The Boc/Bzl (tert-butoxycarbonyl/ /benzyl) method is a classical peptide solid phase synthesis method
in which Boc is used as a temporary protecting group in combination with a benzylic semi-permanent side chain protecting group.
Boc is unstable to acid and is usually removed with 20% to 50% TFA.
The main strategy of the oc synthesis method is that the Boc which can be removed by TFA is an α-amino protecting group, and the side chain is protected by a benzyl alcohol. A Boc-amino acid derivative is covalently cross-linked to a Merrifield or M BH A resin during synthesis, Boc is removed by TFA, the free amino terminus is neutralized with triethylamine, and then the next amino acid is activated by DCC. Finally, the HF method or the TFM SA method is used for the deprotection.
Although the Boc method is gradually replaced by the Fm oc method, since the Boc-amino acid is easily crystallized, it is easy to be acid-decomposed, has stability, and is easy to store for a long time. It is not easy to produce side reactions during acid hydrolysis, and is stable to alkali hydrolysis and hydrolytic hydrolysis.
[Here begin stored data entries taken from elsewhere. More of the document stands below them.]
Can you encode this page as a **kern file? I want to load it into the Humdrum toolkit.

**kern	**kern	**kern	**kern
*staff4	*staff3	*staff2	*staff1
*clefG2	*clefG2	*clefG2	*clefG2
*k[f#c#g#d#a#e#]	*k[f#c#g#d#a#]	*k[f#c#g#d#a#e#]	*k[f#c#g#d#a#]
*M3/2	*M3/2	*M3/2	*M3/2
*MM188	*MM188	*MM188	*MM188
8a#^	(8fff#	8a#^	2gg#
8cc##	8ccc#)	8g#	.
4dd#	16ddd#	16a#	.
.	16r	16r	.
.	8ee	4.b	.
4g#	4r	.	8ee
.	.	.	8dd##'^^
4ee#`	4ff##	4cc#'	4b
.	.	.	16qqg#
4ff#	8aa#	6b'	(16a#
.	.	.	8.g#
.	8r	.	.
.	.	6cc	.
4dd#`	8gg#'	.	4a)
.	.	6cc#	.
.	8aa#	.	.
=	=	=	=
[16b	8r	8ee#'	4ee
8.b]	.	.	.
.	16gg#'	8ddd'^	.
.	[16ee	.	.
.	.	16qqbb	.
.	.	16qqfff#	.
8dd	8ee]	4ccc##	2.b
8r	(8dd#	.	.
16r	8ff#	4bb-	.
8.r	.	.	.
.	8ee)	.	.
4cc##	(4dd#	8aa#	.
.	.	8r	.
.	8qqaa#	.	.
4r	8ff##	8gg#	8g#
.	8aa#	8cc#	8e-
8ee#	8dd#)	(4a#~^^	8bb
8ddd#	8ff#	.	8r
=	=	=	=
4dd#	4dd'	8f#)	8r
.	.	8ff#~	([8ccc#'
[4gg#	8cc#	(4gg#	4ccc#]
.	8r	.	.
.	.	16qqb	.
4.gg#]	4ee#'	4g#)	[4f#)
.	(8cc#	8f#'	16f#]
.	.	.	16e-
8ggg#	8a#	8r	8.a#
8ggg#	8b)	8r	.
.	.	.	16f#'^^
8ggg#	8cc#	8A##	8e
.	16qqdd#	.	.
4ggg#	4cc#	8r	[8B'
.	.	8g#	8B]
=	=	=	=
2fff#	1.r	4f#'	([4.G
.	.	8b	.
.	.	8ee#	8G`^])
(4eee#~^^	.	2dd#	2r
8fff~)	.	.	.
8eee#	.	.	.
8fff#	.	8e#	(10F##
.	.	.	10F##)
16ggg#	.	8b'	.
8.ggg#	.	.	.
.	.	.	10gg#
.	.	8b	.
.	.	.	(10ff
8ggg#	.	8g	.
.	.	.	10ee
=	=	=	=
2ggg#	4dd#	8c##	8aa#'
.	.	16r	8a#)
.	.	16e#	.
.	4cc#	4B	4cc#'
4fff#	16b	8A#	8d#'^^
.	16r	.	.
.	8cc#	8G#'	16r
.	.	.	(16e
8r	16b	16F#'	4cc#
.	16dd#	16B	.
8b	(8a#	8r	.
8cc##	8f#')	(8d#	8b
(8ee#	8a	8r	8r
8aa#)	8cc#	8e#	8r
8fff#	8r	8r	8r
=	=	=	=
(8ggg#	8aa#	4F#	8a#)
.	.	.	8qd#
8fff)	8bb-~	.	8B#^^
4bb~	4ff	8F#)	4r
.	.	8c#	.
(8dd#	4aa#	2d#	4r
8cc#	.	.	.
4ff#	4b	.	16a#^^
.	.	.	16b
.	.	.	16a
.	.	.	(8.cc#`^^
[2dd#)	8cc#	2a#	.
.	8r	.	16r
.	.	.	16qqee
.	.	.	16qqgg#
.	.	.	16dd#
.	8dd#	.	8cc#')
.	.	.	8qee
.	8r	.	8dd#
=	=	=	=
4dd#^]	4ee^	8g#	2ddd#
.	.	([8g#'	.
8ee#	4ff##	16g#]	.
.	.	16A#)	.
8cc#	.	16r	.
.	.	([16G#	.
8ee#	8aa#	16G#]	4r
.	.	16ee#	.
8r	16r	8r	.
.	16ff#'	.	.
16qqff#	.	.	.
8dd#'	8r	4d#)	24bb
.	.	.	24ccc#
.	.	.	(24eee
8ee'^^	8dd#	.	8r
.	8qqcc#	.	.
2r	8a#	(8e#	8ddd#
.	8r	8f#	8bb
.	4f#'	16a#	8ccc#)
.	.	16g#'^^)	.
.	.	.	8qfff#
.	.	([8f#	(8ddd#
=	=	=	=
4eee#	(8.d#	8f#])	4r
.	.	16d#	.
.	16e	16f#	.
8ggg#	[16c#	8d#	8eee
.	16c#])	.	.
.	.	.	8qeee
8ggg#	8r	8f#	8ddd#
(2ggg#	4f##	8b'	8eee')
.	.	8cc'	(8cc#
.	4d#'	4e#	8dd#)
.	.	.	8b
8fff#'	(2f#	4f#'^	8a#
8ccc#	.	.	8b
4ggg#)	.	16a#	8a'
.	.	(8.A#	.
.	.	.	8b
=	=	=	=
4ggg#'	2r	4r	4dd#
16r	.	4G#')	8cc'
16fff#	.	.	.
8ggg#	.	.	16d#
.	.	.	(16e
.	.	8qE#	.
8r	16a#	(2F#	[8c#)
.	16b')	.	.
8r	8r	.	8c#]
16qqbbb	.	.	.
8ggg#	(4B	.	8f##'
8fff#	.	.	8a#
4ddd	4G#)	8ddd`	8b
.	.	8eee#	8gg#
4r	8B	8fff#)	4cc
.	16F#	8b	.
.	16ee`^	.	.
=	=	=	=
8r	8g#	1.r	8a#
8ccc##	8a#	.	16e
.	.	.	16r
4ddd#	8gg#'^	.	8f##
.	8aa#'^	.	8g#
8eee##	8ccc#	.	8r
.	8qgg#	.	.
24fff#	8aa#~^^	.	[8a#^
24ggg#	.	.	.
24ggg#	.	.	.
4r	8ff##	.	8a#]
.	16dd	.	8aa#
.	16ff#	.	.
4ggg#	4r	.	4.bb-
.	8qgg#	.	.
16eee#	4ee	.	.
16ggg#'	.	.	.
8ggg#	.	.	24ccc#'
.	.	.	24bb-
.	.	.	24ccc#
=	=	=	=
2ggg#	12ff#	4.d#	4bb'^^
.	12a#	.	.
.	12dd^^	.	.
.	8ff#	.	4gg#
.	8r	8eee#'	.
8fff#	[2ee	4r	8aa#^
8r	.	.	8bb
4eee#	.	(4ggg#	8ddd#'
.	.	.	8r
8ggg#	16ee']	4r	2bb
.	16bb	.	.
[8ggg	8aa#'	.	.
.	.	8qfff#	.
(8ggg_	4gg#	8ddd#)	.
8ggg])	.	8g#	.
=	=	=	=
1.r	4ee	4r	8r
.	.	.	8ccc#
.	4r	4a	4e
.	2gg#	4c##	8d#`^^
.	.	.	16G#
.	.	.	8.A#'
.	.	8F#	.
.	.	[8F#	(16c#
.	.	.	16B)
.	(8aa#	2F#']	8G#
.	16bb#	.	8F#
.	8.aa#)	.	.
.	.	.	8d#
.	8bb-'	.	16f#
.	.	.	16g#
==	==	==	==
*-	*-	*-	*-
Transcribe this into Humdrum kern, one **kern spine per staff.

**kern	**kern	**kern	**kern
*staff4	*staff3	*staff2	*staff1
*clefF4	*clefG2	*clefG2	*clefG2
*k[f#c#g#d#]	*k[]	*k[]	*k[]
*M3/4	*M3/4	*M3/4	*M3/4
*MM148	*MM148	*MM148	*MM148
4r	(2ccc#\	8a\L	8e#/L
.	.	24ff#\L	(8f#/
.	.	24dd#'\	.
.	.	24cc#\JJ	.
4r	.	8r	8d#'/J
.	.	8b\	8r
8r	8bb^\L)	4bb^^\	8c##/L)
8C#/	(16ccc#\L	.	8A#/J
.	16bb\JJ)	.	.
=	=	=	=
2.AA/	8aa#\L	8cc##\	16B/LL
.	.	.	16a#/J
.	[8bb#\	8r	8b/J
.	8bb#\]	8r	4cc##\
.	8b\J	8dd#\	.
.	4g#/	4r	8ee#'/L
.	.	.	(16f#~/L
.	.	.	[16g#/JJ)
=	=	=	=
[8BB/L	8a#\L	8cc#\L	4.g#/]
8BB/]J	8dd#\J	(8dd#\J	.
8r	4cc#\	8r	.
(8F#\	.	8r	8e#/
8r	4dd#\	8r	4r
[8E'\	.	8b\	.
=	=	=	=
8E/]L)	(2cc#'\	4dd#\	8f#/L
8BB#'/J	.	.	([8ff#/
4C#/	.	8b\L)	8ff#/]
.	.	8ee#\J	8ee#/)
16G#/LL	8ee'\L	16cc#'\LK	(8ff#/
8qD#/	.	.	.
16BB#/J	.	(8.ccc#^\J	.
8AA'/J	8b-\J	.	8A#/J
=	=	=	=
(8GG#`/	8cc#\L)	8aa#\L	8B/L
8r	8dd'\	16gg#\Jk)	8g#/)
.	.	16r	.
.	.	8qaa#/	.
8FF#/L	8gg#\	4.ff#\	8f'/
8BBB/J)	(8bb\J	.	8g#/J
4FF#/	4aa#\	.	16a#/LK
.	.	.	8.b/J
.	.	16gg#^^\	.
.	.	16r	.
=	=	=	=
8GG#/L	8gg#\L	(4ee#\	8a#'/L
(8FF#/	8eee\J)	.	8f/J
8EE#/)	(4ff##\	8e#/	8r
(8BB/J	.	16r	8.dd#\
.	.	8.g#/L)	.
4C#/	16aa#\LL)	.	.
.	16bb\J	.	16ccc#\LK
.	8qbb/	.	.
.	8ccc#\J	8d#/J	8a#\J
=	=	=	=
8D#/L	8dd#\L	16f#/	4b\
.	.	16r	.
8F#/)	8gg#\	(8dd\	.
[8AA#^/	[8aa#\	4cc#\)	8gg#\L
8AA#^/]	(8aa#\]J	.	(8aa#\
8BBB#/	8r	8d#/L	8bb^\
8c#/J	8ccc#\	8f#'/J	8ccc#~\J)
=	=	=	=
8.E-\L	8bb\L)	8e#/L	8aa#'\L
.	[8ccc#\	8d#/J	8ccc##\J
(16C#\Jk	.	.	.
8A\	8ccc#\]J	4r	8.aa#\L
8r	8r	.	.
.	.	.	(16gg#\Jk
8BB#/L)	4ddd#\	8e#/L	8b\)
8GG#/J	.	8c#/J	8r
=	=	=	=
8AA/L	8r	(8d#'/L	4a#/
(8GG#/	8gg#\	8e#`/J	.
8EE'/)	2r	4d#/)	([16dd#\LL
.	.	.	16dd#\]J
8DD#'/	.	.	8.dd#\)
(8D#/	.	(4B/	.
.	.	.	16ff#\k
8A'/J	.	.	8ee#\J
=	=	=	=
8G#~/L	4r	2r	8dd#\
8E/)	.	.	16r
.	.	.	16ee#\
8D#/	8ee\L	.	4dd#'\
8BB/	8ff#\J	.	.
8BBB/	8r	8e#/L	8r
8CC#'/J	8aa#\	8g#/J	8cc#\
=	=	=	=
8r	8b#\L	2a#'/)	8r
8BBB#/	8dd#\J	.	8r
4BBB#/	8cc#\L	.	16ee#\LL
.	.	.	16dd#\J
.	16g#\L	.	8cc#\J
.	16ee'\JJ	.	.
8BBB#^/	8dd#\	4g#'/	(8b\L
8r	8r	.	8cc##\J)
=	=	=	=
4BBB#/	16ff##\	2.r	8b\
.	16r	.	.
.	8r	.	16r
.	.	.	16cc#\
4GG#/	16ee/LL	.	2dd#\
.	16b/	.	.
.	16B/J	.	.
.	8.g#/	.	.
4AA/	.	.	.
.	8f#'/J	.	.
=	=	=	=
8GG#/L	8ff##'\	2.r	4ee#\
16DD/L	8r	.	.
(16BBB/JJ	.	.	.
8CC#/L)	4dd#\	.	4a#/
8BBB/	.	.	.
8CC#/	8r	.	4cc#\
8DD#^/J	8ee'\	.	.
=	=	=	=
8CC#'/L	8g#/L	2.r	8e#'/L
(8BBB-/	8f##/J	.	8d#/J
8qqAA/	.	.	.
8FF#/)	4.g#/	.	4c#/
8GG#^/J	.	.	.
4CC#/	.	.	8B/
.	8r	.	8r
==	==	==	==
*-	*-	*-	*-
The advantages of stable catalytic hydrogenation can not be ignored, and some aspects are worth learning and application.
Merrifleld et al. successfully synthesized bradykinin using Boc as a protective group for α-amino acids. Australian scientist M iranda et al. rapidly synthesized peptides and small proteins including the C-terminal fragment of H IV-1 protease (81-99) and the 88-residue protein CP10 in the "chemical selective ligation" method.